The Bering land bridge opens as ice sheets usurp the water supply, lowering sea levels. The ancestors of Clark’s nutcrackers work their way into the area from Siberia, planting whitebark groves on land now buried under 50 meters of seawater, and move yet farther into the Yukon basin. Thousands of years pass. The great ice sheets begin to recede. As the strait floods behind them, the birds are suddenly presented with a corridor between two major receding ice sheets. The Laurentian ice sheet, over the Eastern two-thirds of the continent, and the Cordilleran sheet over the western mountains have parted, and a band of alternating dry land and muskeg and tundra stretches from the Mackenzie Delta to Montana. It is about 12,000 years before the present day, perhaps 13,000.
A slow tsunami of bird and forest rolls south from the Arctic Ocean to the Rockies. That is the image that has flitted through my consciousness this month. Birds plant trees, which grow and make seed for the birds to plant farther on, and other species follow in their wake. Subalpine firs sprout, and chickarees, and in the growing leaf litter sprout grassses, and hay-harvesting pikas.

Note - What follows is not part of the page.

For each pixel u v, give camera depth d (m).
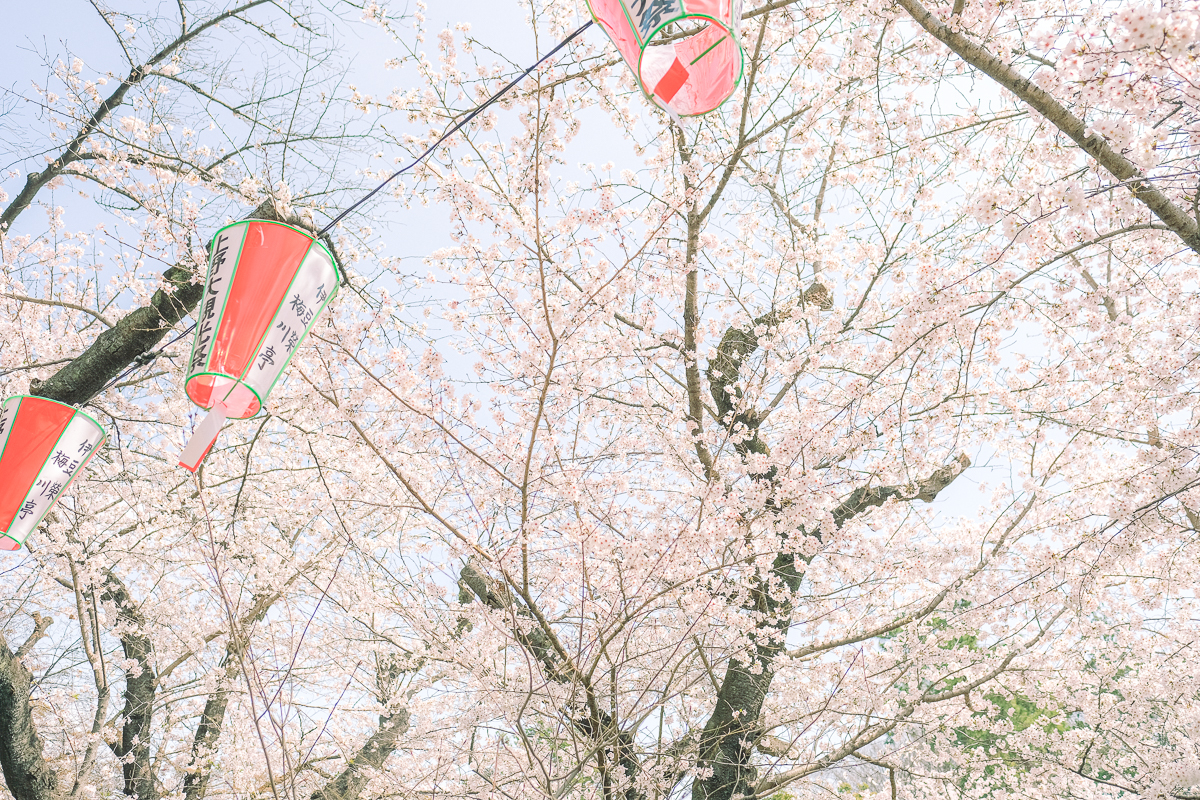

And now, of course — of course! — that partnership is threatened. An imported rust fungus has weakened white pines, including the whitebark, throughout North America. Increasing alpine temperatures spur fatal outbreaks of bark beetles in whitebark groves. The silvicologists were among the first to warn of climate change two decades ago, bark beetles uppermost in their minds. The world is coming undone, and yet the nutcrackers still scold people away from their precious remembered treasures.